蒙 → 遯
Hexagram 4: Youthful Folly → Hexagram 33: Retreat
Changing Lines
This transformation involves 4 changing lines (lines 2, 3, 4, 5).
Line 2
九二 包蒙吉。納婦吉。子克家。
Nine in the second place means: To bear with fools in kindliness brings good fortune. To know how to take women Brings good fortune. The son is capable of taking charge of the household.
Line 3
六三 勿用取女。見金夫。不有躬。无攸利。
Six in the third place means: Take not a maiden who, when she sees a man of bronze, Loses possession of herself. Nothing furthers.
Line 4
六四 困蒙。吝。
Six in the fourth place means: Entangled folly bring humiliation.
Line 5
六五 童蒙。吉。
Six in the fifth place means: Childlike folly brings good fortune.
Trigram Changes
Yilin Verse
至德之君,仁政且溫。伊呂股肱,國富民安。
A lord of utmost virtue; his benevolent government is also warm. Yi Yin and Lü Shang as his arms and legs; the state is rich, the people at ease.
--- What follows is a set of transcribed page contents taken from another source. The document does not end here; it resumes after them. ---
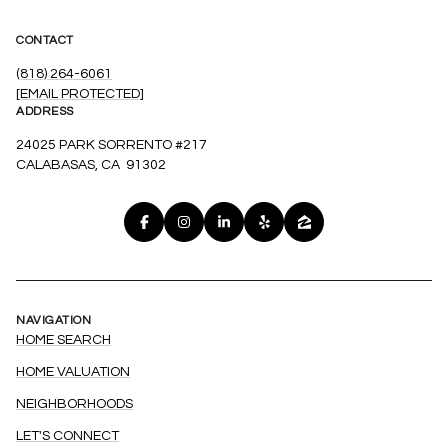
CONTACT
(818) 264-6061
[EMAIL PROTECTED]
ADDRESS
24025 PARK SORRENTO #217
CALABASAS, CA 91302
NAVIGATION
HOME SEARCH
HOME VALUATION
NEIGHBORHOODS
LET'S CONNECT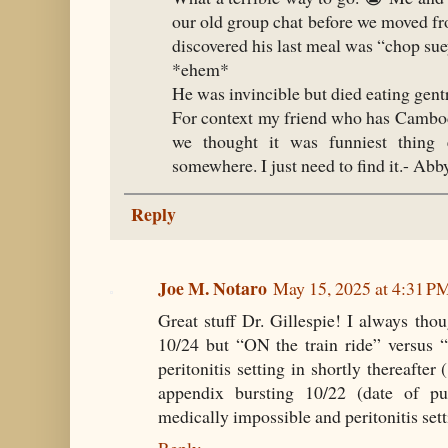
our old group chat before we moved fr
discovered his last meal was “chop su
*ehem*
He was invincible but died eating gent
For context my friend who has Cambo
we thought it was funniest thing 
somewhere. I just need to find it.- Ab
Reply
Joe M. Notaro
May 15, 2025 at 4:31 P
Great stuff Dr. Gillespie! I always tho
10/24 but “ON the train ride” versus 
peritonitis setting in shortly thereafter
appendix bursting 10/22 (date of p
medically impossible and peritonitis sett
Reply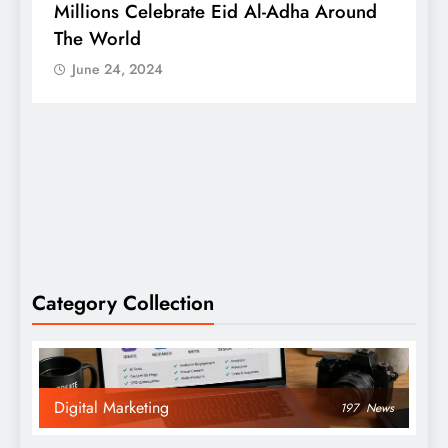
Millions Celebrate Eid Al-Adha Around
A
The World
S
June 24, 2024
Category Collection
Digital Marketing
197
News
— Jiao Yanshou, Yilin (Forest of Changes), 1st century BCE
Commentary
A spring beneath the mountain flows under the governance of a perfectly virtuous lord. This ruler of supreme virtue governs with benevolence and warmth. Yi Yin and Lu Shang serve as his arms and legs — the sage ministers who respectively founded the Shang and Zhou dynasties now stand as archetypes of loyal counsel. The state grows rich, the people secure. From Youthful Folly to Retreat, the pairing seems paradoxical: why would ideal governance lead to withdrawal? Because the wise ruler, having established perfect order, knows when to step back. Heaven above the mountain distances itself from pettiness; the gentleman retreats from lesser influences not in weakness but from strength. True authority withdraws so that virtue can govern in its place.